▶ **PROBLEM TO WORK ON**: Reproduce word for word the lines of the records below, from the line with "8,19 is a sample." up to and including the last line of the records.

▶ **DATA FOR PROCESSING**:
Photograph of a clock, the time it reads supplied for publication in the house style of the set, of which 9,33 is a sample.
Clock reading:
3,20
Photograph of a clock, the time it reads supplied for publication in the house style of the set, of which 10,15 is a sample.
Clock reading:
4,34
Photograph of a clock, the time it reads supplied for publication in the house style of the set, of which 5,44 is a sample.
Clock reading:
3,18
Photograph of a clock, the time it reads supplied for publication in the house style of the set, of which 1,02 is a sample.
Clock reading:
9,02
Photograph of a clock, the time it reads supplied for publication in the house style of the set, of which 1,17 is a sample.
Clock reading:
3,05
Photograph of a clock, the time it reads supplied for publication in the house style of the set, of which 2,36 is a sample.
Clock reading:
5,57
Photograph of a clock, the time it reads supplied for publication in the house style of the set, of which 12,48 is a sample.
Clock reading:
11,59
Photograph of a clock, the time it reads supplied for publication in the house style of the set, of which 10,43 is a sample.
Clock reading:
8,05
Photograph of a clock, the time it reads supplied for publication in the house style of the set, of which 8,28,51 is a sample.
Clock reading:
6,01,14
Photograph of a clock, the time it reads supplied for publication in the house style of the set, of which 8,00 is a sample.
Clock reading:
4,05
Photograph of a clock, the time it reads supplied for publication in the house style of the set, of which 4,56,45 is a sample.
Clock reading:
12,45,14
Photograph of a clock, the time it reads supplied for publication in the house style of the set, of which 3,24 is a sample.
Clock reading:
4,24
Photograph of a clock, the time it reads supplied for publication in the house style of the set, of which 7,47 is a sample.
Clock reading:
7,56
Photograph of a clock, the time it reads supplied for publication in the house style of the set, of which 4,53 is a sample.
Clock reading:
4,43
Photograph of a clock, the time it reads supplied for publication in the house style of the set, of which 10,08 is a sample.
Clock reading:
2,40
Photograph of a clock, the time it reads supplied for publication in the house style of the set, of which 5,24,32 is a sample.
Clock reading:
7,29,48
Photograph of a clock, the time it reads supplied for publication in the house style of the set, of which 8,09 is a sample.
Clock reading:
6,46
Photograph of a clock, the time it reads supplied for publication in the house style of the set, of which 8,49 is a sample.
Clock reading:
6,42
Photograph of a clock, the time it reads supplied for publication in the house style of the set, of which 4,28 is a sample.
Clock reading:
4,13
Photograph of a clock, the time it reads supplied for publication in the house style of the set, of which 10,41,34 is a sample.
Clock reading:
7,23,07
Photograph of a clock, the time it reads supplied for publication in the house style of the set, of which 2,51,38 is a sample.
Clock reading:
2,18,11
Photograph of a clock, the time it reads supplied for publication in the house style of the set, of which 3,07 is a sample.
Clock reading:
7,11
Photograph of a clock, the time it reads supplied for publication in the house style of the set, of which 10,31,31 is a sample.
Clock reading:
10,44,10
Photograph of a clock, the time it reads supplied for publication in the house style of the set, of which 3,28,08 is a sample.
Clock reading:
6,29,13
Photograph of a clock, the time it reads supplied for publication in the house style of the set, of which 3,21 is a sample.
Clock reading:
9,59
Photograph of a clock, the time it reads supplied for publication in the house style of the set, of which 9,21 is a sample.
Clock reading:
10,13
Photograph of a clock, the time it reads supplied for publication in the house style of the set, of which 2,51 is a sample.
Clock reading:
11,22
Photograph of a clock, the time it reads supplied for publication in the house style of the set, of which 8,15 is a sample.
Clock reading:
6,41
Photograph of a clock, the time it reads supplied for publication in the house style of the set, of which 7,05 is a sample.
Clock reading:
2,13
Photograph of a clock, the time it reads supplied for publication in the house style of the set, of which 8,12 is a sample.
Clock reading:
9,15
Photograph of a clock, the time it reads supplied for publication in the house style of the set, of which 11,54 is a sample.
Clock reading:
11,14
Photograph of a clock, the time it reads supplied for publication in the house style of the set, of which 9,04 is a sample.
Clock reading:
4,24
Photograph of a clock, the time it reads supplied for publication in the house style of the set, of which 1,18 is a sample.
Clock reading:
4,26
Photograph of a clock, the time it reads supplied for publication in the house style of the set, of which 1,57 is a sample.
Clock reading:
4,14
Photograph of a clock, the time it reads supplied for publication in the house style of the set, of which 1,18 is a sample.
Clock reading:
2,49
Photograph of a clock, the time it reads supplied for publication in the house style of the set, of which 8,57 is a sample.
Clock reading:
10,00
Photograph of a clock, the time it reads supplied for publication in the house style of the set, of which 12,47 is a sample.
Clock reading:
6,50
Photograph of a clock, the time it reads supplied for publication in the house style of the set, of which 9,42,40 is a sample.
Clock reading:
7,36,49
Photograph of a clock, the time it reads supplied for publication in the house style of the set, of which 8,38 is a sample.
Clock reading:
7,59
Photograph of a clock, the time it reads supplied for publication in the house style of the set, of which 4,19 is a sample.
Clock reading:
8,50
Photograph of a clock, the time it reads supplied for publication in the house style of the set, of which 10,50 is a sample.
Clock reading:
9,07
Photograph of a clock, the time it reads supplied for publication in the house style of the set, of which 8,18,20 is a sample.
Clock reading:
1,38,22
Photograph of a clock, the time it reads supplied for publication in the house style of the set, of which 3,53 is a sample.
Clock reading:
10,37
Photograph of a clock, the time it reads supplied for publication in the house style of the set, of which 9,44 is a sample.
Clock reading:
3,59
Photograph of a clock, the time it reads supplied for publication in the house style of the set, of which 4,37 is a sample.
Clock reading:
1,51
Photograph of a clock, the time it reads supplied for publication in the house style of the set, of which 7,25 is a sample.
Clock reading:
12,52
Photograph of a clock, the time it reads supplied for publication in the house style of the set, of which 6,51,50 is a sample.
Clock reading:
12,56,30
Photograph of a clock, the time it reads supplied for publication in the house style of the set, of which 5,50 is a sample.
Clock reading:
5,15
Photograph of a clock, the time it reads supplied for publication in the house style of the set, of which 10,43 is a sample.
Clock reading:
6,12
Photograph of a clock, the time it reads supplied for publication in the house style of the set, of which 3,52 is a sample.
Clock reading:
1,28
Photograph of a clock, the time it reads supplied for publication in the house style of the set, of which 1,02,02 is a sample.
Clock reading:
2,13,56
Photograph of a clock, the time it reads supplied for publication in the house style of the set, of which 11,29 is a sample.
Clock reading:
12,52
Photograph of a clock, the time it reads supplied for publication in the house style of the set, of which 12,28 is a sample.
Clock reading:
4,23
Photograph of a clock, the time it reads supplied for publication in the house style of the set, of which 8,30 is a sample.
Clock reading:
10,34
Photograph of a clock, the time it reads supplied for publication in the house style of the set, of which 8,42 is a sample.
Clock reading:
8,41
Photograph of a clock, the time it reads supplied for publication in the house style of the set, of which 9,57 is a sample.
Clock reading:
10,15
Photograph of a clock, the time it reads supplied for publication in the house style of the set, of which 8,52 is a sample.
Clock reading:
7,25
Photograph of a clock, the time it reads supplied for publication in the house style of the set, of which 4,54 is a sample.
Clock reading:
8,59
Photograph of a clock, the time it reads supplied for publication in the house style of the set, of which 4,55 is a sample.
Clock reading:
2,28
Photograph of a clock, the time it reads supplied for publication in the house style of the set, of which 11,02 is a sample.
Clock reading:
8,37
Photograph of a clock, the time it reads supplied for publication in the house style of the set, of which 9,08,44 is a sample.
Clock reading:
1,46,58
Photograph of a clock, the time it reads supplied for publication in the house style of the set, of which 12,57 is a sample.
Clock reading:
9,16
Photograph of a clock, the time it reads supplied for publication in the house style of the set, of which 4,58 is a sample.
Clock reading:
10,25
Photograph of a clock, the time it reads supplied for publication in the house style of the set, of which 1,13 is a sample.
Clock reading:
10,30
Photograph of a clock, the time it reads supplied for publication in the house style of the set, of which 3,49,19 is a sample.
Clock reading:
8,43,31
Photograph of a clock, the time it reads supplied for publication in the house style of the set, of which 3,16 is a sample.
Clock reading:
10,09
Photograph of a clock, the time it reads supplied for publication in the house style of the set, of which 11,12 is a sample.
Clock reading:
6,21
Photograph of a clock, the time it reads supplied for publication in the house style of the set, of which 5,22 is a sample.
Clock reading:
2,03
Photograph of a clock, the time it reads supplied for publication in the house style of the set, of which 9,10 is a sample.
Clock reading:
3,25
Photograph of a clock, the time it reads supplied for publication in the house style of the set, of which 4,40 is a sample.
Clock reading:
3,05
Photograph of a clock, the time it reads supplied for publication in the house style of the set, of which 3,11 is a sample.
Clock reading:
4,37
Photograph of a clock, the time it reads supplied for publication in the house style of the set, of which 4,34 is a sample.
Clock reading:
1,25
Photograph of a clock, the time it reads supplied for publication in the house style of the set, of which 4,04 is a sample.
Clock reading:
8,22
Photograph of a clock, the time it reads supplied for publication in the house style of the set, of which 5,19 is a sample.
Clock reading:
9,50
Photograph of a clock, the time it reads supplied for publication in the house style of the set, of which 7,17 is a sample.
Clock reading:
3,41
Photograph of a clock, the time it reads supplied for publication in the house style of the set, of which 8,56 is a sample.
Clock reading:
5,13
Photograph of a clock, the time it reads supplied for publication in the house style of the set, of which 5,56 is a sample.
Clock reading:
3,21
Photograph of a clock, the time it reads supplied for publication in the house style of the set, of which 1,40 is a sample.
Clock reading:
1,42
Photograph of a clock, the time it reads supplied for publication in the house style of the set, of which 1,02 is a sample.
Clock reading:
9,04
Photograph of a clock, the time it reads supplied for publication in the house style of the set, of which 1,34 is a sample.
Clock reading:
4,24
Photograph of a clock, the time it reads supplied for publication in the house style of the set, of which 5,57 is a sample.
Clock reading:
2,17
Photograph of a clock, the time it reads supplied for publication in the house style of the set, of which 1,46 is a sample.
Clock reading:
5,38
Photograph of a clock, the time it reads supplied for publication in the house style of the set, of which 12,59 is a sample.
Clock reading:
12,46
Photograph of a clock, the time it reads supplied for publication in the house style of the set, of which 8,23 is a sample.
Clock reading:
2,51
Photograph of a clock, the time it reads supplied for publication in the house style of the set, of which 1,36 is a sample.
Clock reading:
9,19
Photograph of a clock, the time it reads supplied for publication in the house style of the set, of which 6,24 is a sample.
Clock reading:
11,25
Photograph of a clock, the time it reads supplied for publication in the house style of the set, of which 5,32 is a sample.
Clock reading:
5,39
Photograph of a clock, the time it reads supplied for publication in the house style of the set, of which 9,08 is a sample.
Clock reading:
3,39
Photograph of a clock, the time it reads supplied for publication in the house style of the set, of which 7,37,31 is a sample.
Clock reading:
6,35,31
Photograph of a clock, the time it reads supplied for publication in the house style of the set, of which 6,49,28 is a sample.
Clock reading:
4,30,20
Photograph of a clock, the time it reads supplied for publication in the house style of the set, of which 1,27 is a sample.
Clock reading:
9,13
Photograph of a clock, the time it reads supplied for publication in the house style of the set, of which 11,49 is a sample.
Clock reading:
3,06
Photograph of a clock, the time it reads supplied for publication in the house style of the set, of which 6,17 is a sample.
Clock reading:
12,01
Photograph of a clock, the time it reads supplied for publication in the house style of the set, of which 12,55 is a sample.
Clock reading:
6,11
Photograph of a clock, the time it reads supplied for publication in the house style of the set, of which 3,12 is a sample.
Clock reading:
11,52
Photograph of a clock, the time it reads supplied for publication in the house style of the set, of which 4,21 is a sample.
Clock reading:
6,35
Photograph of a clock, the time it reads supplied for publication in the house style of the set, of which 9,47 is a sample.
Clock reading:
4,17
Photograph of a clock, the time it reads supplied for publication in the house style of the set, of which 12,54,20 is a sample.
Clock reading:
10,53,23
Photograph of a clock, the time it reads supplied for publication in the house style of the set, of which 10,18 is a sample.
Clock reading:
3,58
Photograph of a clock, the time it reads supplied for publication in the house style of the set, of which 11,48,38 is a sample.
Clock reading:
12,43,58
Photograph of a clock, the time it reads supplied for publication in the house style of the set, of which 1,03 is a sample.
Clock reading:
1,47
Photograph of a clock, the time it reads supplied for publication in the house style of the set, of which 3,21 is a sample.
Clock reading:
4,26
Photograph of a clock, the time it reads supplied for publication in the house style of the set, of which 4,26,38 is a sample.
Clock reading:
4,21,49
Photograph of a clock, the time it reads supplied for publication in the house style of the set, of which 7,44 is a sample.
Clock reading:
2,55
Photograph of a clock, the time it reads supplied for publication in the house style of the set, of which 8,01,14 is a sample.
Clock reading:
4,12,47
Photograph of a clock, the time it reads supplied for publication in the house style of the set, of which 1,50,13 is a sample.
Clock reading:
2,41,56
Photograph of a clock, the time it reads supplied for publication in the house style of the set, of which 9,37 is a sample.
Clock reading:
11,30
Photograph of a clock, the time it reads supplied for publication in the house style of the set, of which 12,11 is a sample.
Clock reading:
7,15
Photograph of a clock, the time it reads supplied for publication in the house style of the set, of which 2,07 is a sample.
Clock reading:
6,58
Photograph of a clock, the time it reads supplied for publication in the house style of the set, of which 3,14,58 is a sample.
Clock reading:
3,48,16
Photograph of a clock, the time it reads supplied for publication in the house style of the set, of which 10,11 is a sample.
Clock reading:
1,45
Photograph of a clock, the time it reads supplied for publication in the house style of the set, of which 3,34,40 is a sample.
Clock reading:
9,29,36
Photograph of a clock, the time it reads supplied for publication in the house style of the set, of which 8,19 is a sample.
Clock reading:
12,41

▶ **RESPONSE FOR THIS EXERCISE**:
Photograph of a clock, the time it reads supplied for publication in the house style of the set, of which 8,19 is a sample.
Clock reading:
12,41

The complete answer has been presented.